I study how social motivations promote or prevent sustainable behaviors, especially those related to climate change. I'm particularly interested in how people compare their own beliefs and behaviors to those of other people, how the desire to make a good impression can influence people to mitigate climate change, and how one adopting one sustainable behavior affects subsequent environmental decisions. I also have ongoing work on how different ways of framing climate change affect people's attitudes to climate policy. 

Contact information

4208 Weill Hall
735 S. State St. #4208
Ann Arbor, MI 48109

Email: kraimi@umich.edu
Phone: (734) 615-6944
Twitter: @KaitlinRaimi
Google Scholar
Research Gate
Office hours: Thursday 12:30-2:30 or by appointment


My research is on the social and psychological motivations for sustainable behavior and policy support. I study how people think about themselves in relation to other people and how people’s idea of their own identity and social standing affects their support for policy measures, particularly those related to climate change and other environmental issues.

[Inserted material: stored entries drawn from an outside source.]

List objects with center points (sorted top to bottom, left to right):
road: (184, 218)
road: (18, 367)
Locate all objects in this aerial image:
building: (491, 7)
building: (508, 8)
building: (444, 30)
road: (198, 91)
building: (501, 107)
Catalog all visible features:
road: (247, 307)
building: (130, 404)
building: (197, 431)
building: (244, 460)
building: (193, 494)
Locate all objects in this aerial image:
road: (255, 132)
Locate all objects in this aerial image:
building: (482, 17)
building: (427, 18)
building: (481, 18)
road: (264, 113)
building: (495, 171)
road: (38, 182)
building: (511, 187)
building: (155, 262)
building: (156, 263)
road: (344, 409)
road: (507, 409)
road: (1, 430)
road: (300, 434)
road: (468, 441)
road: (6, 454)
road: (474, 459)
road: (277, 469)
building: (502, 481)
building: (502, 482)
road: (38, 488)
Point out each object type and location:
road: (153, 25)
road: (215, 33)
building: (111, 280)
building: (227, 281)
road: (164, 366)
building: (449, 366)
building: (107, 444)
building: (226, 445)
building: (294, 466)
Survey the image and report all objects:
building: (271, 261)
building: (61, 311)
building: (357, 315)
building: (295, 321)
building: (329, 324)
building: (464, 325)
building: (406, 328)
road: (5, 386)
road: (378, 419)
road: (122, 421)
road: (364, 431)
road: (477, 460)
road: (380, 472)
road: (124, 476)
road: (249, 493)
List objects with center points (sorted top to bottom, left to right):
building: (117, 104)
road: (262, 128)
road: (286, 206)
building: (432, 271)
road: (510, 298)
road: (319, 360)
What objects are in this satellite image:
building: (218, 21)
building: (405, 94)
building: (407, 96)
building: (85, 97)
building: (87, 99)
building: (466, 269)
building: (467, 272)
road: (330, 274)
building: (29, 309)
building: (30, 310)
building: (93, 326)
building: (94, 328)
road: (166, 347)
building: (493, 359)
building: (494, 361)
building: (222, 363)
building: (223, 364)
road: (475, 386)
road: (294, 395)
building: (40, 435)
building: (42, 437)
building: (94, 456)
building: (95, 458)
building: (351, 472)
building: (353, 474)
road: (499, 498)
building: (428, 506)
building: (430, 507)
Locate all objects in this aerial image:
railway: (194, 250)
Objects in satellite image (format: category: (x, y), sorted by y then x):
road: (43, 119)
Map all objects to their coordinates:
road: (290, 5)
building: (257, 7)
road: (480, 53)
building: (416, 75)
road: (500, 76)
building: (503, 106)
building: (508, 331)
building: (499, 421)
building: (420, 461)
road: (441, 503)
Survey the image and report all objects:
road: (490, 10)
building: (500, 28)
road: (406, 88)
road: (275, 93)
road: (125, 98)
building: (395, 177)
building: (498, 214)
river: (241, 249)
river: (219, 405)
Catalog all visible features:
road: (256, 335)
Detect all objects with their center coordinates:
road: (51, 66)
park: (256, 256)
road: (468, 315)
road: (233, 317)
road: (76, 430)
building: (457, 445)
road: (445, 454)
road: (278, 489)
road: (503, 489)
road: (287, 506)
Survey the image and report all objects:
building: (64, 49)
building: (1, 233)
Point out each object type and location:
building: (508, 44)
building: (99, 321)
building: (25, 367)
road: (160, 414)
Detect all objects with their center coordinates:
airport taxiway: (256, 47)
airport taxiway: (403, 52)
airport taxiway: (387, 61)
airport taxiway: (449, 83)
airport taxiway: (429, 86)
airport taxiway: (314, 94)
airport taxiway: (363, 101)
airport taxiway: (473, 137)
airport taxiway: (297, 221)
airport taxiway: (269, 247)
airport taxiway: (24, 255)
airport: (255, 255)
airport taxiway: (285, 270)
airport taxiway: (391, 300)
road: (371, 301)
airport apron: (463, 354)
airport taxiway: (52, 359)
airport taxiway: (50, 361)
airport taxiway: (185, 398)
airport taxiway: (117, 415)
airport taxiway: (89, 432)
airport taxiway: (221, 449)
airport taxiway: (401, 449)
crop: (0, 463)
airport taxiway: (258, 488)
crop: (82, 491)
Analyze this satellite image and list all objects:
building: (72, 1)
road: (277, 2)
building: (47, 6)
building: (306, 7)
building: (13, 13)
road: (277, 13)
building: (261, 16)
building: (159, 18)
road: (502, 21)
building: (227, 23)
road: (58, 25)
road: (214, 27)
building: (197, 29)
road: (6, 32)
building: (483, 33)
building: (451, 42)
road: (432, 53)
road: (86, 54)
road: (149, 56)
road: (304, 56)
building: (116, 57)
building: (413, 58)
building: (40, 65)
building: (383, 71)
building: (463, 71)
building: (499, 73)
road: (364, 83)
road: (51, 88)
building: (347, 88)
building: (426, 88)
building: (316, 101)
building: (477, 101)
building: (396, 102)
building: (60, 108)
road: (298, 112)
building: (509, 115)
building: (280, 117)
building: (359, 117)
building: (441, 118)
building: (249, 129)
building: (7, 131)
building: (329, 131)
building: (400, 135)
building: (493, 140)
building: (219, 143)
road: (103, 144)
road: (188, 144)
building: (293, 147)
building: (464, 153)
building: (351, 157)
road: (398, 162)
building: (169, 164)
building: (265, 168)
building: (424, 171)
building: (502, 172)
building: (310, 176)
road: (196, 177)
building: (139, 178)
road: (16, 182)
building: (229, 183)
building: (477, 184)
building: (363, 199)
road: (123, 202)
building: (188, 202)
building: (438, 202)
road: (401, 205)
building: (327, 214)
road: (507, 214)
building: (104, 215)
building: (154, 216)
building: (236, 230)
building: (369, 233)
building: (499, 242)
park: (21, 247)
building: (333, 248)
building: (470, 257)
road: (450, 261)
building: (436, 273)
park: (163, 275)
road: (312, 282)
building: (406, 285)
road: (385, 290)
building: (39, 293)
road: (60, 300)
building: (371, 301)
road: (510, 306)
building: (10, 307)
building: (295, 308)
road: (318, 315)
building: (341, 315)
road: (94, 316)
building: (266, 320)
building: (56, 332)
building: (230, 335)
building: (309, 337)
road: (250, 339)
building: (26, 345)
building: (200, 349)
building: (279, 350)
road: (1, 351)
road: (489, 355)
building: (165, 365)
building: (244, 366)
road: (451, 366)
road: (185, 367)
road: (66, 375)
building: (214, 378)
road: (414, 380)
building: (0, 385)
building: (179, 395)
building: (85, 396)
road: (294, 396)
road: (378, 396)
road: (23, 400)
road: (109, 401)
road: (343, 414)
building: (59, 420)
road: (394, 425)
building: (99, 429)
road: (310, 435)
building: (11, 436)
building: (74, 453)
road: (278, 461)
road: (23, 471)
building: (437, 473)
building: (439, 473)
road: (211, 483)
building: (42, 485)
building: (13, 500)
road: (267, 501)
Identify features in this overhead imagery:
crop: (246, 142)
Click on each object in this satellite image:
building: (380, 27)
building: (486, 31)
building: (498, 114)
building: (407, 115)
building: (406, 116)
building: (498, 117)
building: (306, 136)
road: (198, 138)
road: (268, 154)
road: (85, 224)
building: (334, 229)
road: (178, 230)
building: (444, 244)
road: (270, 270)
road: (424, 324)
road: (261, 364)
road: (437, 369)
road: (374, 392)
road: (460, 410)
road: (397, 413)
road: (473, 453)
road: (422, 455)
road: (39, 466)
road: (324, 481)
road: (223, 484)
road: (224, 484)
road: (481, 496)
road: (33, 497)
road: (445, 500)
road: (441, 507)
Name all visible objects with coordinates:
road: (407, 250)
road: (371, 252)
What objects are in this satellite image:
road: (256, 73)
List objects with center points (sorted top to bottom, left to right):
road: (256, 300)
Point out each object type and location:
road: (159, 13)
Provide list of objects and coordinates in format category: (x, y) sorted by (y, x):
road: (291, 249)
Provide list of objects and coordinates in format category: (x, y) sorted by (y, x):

I’ve addressed questions related to:

Belief Superiority
People sometimes feel that their beliefs are superior to alternatives. Who tends to feel superior about their beliefs? How does this affect their willingness to consider alternative options? What does this mean for their ability to get along with others or compromise? Do some people feel superior about all their beliefs or do people only feel superior about some types of beliefs?

Social Comparisons and Reputation Management
Can people be motivated to improve their climate-relevant behavior if they think their peers are already acting to reduce greenhouse gas emissions? What if they think other people could learn about their own climate-damaging behavior? What if the people who will care the most about climate change aren’t even born yet – can concerns about one’s reputational legacy promote climate change action?

Behavioral and Policy Spillover
What happens if you successfully get people to change one environmental behavior? What does that mean for other behaviors? Are people more likely to take on new environmental action if they’ve gotten a taste for doing one new behavior? Or do they feel like they are off the hook after doing the first behavior? What about policies? If you talk about climate change adapation or carbon dioxide removal, does that make people feel like they don’t need to engage in climate change mitigation?

Framing Climate Change
How can we talk about climate change that moves away from the polarized (and polarizing) ways it’s been talked about in the past? Are there ways of talking about climate change that allow for more nuanced and less polarized discussions about it?